El paraguas de Nietzsche

Hay unas palabras de Nietzsche, publicadas en ‘El gay saber’, que han provocado dolores de cabeza a todos sus intérpretes y a cualquier lector que haya tenido el atrevimiento de enfrentarse a este libro fascinante como todos los suyos. Es sólo una frase, pero carente del contexto que permitiría interpretarla de manera precisa. Es esta: «He olvidado mi paraguas». Nada más.

En realidad, la frase, así, entre comillas, fue encontrada en uno de sus papeles inéditos y, posteriormente, incorporada en la edición del libro. Jacques Derrida, uno de los que con más elocuencia se ha preguntado por estas palabras enigmáticas, escribió: «Tal vez una cita. Tal vez ha sido tomada de algún sitio. Quizá fue escuchada aquí o allá». Y dice, acertadamente, que no hay manera infalible de saber de dónde la sacó ni qué habría añadido, caso de querer escribir sobre ella. Y concluye: «Nunca tendremos la certeza de saber lo que Nietzsche quiso hacer o decir cuando anotó estas palabras». ¿La frase tiene -se preguntaba- algún sentido más allá de lo que parece tan evidente y transparente? ¿Apunta quizás el paraguas olvidado de la frase, se preguntaba, a un secreto que se nos escapa?

Derrida insinúa, a propósito de la frase, una cuestión muy pertinente sobre el concepto de autoría: ¿todos los textos escritos por un autor son obra suya? ¿Todos los debemos considerar como textos interpretables? ¿Todos son texto que quiere decir algo? ¿También una lista de la compra, una frase sacada de una conversación o de un libro? ¿Cada palabra dicha es una palabra que compromete a quien lo ha dicho, como si fuera responsable?

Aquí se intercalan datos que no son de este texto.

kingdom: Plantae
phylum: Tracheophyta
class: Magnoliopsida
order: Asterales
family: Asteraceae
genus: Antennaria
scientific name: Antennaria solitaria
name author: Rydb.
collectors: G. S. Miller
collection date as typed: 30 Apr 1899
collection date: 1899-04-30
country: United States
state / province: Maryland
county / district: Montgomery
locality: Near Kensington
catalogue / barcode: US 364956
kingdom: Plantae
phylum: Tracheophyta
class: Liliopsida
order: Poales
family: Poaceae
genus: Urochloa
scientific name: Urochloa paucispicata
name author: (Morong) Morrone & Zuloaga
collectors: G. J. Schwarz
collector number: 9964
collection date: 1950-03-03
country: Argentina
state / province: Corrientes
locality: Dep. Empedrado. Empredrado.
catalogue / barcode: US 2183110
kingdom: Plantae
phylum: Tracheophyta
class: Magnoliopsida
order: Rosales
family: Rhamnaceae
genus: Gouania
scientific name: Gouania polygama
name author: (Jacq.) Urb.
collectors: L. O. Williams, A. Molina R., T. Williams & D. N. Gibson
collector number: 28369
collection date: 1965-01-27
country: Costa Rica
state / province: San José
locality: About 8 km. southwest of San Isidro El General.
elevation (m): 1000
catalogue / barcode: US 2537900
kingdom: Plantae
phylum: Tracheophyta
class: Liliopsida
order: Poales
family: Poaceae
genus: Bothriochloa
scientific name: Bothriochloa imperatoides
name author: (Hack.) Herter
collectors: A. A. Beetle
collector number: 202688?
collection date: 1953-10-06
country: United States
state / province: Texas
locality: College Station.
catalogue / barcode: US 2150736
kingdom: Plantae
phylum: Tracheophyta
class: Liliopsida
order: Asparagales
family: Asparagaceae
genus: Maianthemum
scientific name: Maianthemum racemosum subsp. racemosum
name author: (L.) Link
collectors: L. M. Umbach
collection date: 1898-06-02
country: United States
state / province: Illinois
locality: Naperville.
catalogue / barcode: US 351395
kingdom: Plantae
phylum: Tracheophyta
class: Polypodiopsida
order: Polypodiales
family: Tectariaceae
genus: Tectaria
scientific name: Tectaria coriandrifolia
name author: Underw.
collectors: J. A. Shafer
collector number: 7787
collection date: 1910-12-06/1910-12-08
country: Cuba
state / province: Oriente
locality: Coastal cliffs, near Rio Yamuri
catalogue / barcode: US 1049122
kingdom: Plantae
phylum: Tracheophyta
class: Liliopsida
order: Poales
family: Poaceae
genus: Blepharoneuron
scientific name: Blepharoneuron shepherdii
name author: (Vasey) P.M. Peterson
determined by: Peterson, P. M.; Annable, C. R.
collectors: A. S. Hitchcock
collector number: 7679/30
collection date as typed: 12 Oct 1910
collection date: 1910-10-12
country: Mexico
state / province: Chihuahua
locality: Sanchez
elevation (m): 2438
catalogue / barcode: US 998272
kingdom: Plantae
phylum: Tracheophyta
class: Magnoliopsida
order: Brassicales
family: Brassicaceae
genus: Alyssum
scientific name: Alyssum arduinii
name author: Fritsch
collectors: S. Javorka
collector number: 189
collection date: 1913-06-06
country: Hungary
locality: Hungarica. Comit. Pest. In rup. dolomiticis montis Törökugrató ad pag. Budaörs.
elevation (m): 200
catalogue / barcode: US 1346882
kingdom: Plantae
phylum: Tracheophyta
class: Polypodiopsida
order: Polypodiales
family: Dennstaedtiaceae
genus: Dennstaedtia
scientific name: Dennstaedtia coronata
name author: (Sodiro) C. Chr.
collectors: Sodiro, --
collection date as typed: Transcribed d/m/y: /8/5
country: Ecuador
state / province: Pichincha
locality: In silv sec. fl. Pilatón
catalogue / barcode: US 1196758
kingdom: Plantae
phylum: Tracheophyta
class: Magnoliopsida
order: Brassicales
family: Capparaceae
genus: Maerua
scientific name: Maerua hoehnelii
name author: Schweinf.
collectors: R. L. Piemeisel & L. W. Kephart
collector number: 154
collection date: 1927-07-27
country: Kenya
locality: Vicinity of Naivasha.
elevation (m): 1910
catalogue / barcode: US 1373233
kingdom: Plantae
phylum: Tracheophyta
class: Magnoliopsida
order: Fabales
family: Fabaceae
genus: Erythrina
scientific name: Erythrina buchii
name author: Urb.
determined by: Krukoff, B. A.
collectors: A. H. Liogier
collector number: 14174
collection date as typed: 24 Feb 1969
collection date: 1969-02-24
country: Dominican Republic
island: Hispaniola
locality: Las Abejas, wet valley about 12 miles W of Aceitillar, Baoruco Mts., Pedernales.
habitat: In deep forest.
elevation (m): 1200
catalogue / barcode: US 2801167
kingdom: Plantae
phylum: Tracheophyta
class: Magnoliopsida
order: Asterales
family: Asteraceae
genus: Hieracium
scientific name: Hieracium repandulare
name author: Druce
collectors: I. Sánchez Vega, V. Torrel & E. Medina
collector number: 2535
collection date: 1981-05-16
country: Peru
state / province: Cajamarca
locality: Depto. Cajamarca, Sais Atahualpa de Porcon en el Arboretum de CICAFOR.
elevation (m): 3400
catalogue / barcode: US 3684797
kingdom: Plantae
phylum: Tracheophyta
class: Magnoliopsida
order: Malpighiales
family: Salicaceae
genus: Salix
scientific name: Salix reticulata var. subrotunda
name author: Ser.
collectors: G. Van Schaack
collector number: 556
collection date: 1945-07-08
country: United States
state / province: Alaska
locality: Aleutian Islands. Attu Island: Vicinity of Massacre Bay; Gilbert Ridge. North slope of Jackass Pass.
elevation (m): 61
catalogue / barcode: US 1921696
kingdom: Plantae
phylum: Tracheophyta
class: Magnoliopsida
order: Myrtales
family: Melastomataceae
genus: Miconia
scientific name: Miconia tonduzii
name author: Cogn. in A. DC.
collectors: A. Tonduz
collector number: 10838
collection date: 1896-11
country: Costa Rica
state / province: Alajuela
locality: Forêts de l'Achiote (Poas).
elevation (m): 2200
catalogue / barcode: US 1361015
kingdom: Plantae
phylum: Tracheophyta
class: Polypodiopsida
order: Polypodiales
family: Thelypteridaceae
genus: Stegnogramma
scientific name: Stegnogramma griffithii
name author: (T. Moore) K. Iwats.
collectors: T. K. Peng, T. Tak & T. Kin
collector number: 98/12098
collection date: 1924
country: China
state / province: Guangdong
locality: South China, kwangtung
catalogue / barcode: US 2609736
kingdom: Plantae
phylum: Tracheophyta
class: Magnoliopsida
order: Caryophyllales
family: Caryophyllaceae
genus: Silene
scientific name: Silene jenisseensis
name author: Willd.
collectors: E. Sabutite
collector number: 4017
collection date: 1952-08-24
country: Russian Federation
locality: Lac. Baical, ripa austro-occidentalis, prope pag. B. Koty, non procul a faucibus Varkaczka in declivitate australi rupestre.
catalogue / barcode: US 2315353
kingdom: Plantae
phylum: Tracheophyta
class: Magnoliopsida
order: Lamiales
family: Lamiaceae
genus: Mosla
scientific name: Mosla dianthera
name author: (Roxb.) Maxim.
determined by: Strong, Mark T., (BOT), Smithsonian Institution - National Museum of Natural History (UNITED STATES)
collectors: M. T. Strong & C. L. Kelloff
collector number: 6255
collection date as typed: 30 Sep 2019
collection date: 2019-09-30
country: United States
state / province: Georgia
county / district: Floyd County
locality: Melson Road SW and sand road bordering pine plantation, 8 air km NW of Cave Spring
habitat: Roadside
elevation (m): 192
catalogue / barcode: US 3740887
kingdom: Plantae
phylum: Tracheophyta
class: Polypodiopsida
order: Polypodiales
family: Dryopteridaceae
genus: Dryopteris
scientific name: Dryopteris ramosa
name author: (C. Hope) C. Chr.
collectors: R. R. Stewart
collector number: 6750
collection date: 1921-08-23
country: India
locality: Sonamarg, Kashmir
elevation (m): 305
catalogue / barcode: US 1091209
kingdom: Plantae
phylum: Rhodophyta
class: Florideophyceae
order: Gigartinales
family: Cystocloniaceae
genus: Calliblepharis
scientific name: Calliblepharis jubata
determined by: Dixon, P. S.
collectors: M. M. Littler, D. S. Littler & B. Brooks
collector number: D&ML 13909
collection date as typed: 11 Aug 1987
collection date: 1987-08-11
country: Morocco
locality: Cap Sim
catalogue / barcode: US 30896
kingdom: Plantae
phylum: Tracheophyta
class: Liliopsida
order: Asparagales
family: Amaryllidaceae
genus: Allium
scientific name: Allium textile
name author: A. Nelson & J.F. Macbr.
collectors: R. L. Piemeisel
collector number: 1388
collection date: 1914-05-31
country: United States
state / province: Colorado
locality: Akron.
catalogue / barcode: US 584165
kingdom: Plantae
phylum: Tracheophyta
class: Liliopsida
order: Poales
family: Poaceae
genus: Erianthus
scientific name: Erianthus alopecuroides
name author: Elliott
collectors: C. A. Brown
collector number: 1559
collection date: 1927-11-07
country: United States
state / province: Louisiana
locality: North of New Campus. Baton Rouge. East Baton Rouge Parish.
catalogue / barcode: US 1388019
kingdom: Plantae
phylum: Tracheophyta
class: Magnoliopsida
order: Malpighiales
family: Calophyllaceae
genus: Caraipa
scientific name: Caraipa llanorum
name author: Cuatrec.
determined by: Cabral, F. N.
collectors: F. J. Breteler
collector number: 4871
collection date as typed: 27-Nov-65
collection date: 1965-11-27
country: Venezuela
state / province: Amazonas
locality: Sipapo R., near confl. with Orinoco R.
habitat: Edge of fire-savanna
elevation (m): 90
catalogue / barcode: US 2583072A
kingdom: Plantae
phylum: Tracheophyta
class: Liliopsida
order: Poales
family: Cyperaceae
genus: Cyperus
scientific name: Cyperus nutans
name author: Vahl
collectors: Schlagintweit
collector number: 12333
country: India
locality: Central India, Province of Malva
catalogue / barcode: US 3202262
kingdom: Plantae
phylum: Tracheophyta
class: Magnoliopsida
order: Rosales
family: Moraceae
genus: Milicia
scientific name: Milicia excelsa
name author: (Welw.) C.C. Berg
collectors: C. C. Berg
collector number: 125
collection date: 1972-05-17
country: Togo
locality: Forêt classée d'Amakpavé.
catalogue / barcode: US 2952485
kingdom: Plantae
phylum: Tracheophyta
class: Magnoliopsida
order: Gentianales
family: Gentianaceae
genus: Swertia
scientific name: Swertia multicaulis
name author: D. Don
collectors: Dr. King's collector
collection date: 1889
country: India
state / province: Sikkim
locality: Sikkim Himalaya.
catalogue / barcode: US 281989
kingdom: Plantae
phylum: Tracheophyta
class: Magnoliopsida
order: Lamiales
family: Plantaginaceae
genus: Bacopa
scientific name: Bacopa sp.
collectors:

Es difícil no pensar en todas estas cuestiones estos días de elecciones, cuando muchos candidatos dicen cosas (bueno, en realidad, lo que dicen son «palabras») de las que, tal vez, al día siguiente se desdigan, afirmando el contrario de lo que habían dicho. Como si no las hubieran dicho. Como si las palabras, en el tiempo volátil de las campañas electorales, no tuvieran importancia, y como si, en contra de lo que deberíamos suponer, no nos las tuviéramos que tomar demasiado en serio. Pero no tomar en serio las palabras que se dicen es el principio peligroso de una actitud perversa que lleva inevitablemente a desconfiar del lenguaje.

Carles Riba encontró una fórmula destilada, que con el tiempo se convertiría en célebre, para traducir un verso de La Odisea que Homero utiliza reiteradamente en ocasiones muy precisas: cuando un dios, héroe o personaje, atacado de una especial irritación, pronuncia unas palabras fatales que ofenden al interlocutor y que, a menudo, provocan situaciones lamentables. Es el verso con que Zeus regaña a Atenea cuando ésta le reprocha que haya abandonado a Ulises y los aqueos y se haya posicionado contra ellos. Pero también Atenea lo usa para recriminar a Telémaco sus palabras, o Antínoo a Liodes, por la misma razón. La traducción del verso es perfecta, como un cristal: «Hija (o Telémaco, o Liodes), ¡qué palabra se te escapó del cercado de los dientes!» El verso expresa una verdad absoluta: la palabra dicha es una palabra irreversible. Los griegos estaban convencidos de que las palabras dicen cosas y que, por tanto, hay una realidad, convocada por el lenguaje, de la que las palabras no pueden desdecirse. El valor de la palabra tiene que ver con esto: que la palabra dicha compromete a quien la dice, porque convoca una realidad y porque quien la dice, de alguna manera, se pone por completo en las palabras. Por eso, cuando una palabra huye del cercado de los dientes es ya una palabra que no puede dar marcha atrás. Pocas culturas, como la griega, han dado un valor tan alto a la palabra: una palabra que, una vez dicha, nos liga. ¡No es poca lección!